-- Task instructions --
Reproduce the data exactly and drop any pictures it holds.
BEGIN Extracted data
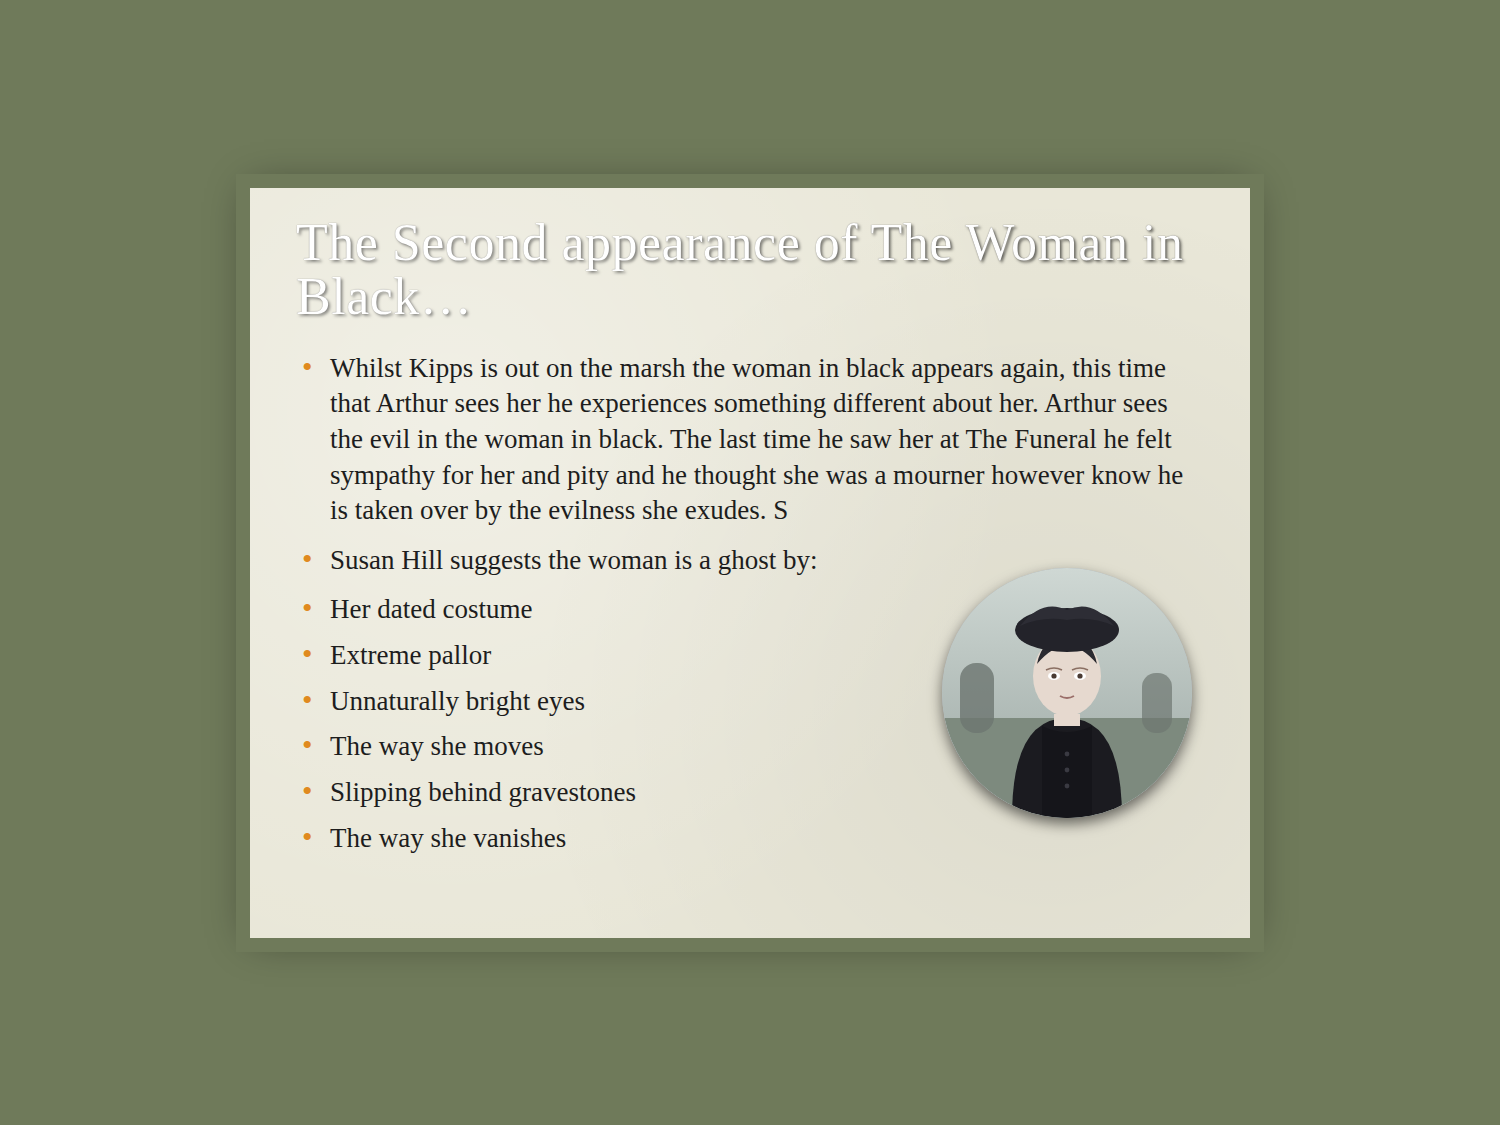The Second appearance of The Woman in Black…
Whilst Kipps is out on the marsh the woman in black appears again, this time that Arthur sees her he experiences something different about her. Arthur sees the evil in the woman in black. The last time he saw her at The Funeral he felt sympathy for her and pity and he thought she was a mourner however know he is taken over by the evilness she exudes. S
Susan Hill suggests the woman is a ghost by:
Her dated costume
Extreme pallor
Unnaturally bright eyes
The way she moves
Slipping behind gravestones
The way she vanishes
END Extracted data
-- Result for this exercise --
The Second appearance of The Woman in Black…
Whilst Kipps is out on the marsh the woman in black appears again, this time that Arthur sees her he experiences something different about her. Arthur sees the evil in the woman in black. The last time he saw her at The Funeral he felt sympathy for her and pity and he thought she was a mourner however know he is taken over by the evilness she exudes. S
Susan Hill suggests the woman is a ghost by:
Her dated costume
Extreme pallor
Unnaturally bright eyes
The way she moves
Slipping behind gravestones
The way she vanishes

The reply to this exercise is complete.